Tuesday, 17 November 2009

A Frozen Flower (쌍화점) (2009)

Speaking both as a God-fearing Christian movie-goer and a member of the general public, allow me to full-heartedly endorse Korean director Yoo Ha’s effort in making a historical court drama with homosexual themes.

Anticipating Jane Austen's novels by a few centuries, this domestic melodrama is about inheritance, power, and marriage. The unhappy king, chafing under his status as a vassal prince to the great Mongol Empire, stands to lose his power, his land and his title if he does not produce an heir to his throne. Unhappily married to the Mongolian princess, the king seeks solace in the arms of his strapping bodyguard.

It probably seemed like a good idea at that time to order the bodyguard to serve as the breeding stallion to the princess, but that will expectedly lead to a romantic triangle, a royal melodrama, and other gruesome and bloody political intrigues that dominate this picture. That and a host of explicit scenes.

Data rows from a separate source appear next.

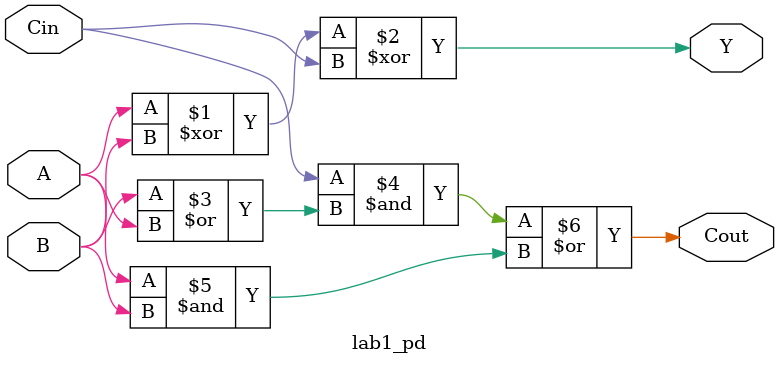
<source format=v>
module lab1_pd(
	A,
	B,
	Cin,
	Y,
	Cout
);


input wire	A;
input wire	B;
input wire	Cin;
output wire	Y;
output wire	Cout;


assign	Y = (A ^ B) ^ Cin;

assign	Cout = (Cin & (B | A)) | (A & B);


endmodule

</source>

Comparisons to King and the Clown will not suffice as director Yoo Ha is intent on marching to his own beat, one not sanctioned by the gay lobby and the politically-correct sanctions of the elites. While the homosexual angle is used very sparingly – there is but just one short, strangely unpassionate sex scene and plenty of saccharine dialogue commonly seen in gay-themed dramas produced for straight female fangirls – what drives this movie is the genuine passion and affection from the heterosexual bonding and secret trysts between these two victims of the king.

While this means that the expected romantic triangle is more like a tripod with 1 very short leg, the director's courage in sending the message that gays can change, and that heterosexual love has no substitutes, is something to be admired.

First published at incinemas on 23 July 2009
(Yes, I know I forgot to upload it here)

1 comment:

Vernon Chan said...

Of course, the key to this joke is in understanding the Korean psyche. There is no doubt that gays and gay-themed movies and serials are popular in Korea (See: Coffee Prince), but we have to qualify this by noting that it's a safe homosexuality that's onscreen: one that satisfies the teenage girls, the conservative aunties, and the country's burgeoning Protestant population.

In other words: I'm still waiting for an LGBT movie that isn't safe fangirl bait.